A origem do município de Arapiraca data de 1848, quando o português Amaro da Silva Valente, morador no antigo Sítio Cacimbinhas, adquiriu uma propriedade e nele instalou a família de seu genro, Manoel André Correia, que se estabeleceu ás margens de uma lagoa de águas limpas cercada de árvores denominadas “arapiracas”.

Após alguns anos, diversos familiares vêm juntar-se á família, constituindo desta forma, o embrião de um primitivo núcleo comunitário. Todavia, foi a abertura da primeira trilha ligando á propriedade chamada Vila de Porto da Folha, atual Cidade de Traipu-AL, que o aglomerado começou a desenvolver-se e a assumir os contornos de povoado.

A partir de então, toda a produção agrícola da região, antes vendida apenas na feira da vizinha Lagoa dos Veados, passou a ser escoada até os povoados e lugarejos próximos a Traipu e daí até Penedo-AL, através do Rio São Francisco.

Em 1880, Arapiraca ganha novo impulso com a chegada de Esperidião Rodrigues da Silva, que, juntamente com Florêncio Apolinário, instala a primeira casa comercial no lugarejo. Decorridos quatro anos, já funcionavam no lugar, uma escola mista, sub-delegacia de polícia, feira livre, além de outras melhorias.

Nesta época, o povoado se firmou como passagem obrigatória dos que buscavam caminho mais curto para Penedo. Além do progresso econômico e comercial, Arapiraca começava a demonstrar sua força política e em 1892, elege Manoel Antônio Pereira Magalhães, sobrinho de Manoel André, intendente de Limoeiro de Anadia (este cargo era equivalente a prefeito).

Naquele ano foi instalada a agência dos Correios e o Primeiro Cartório de Registro Civil. Animados com o grande avanço da comunidade, o povo de Arapiraca começa a acalentar o desejo de ver o povoado emancipado politicamente.

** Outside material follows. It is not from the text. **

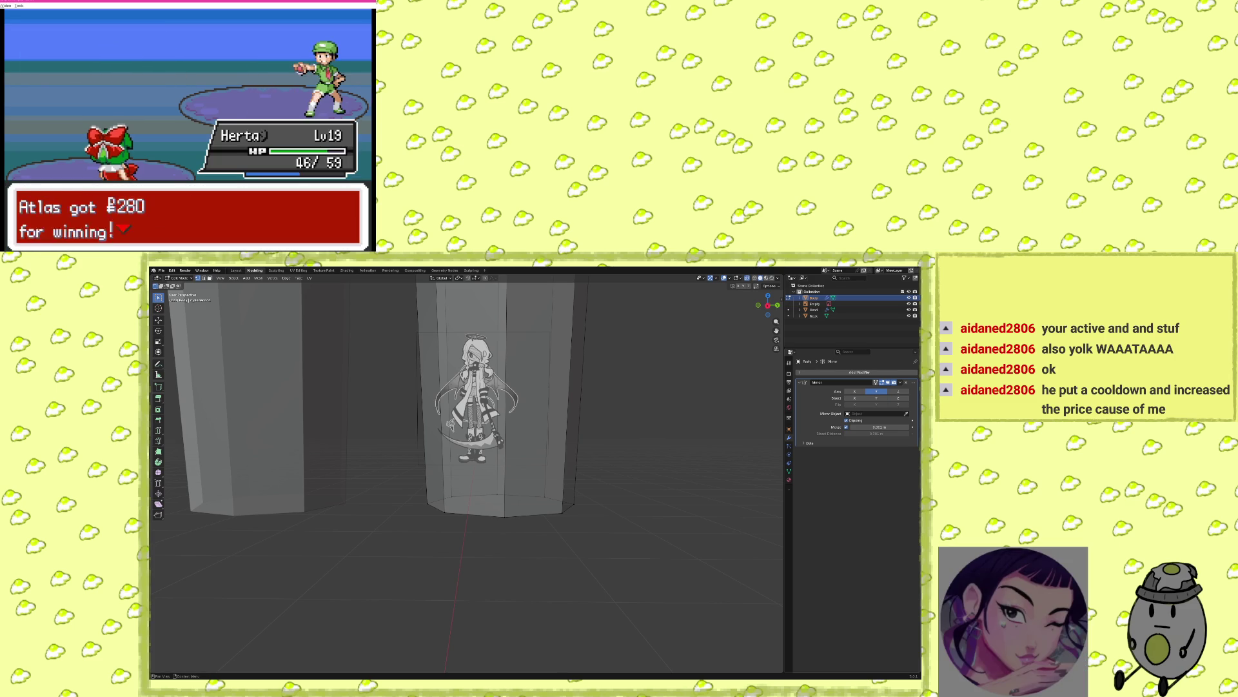
pyautogui.press('x')
pyautogui.press('Return')
# Use a Potion from the Bag to restore Herta's HP.
pyautogui.press('x')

Em 1918, ano que se implanta o Tiro de Guerra, desencadeia-se o movimento emancipatório que ganha contornos mais nítidos ao longo dos próximos seis anos. Em 1924, Esperidião Rodrigues vai a capital do Estado e após vários dias de investidas consegue em 30 de maio, através da Assembleia Legislativa, a aprovação do projeto de lei que reconhece como Município as terras de Arapiraca.

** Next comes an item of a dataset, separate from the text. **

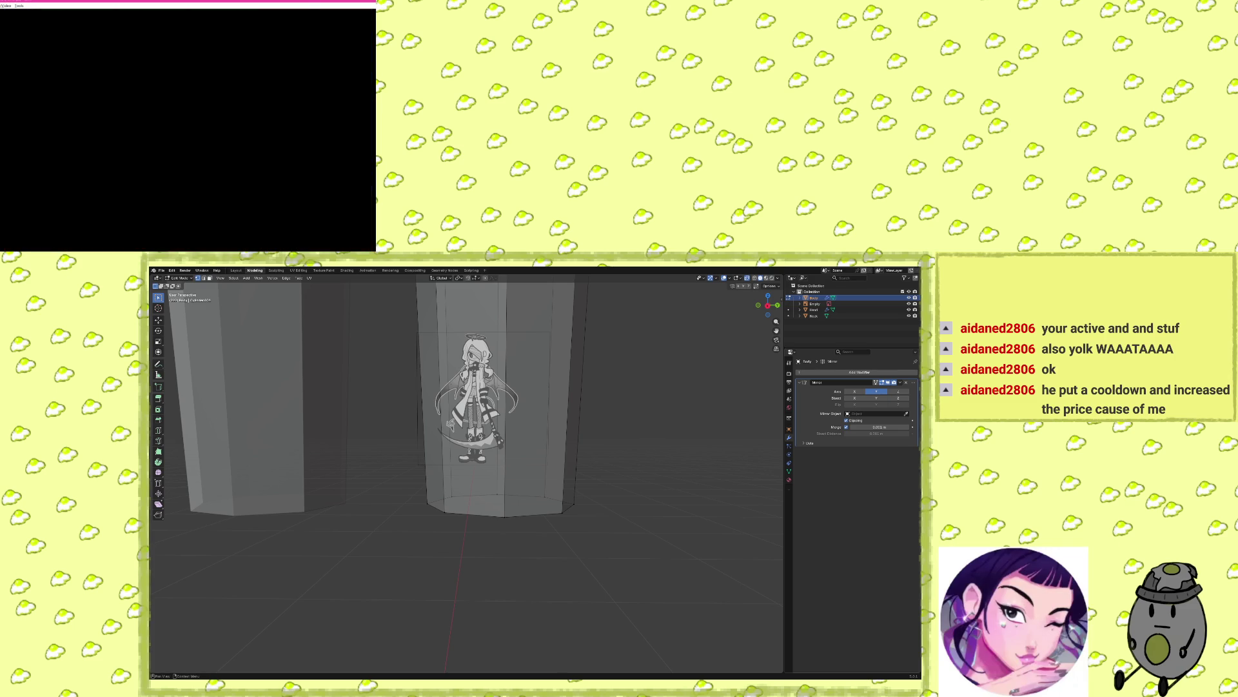
pyautogui.press('x')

Em novembro do mesmo ano são eleitos os primeiros prefeitos, vice-prefeitos e conselheiros municipais, cabendo a Esperidião Rodrigues governar a nova cidade. O município progride e em 1944, assiste á criação da sua primeira Paróquia, instalada com a invocação de N. S. do Bom Conselho, subordinada á Diocese de Penedo/AL.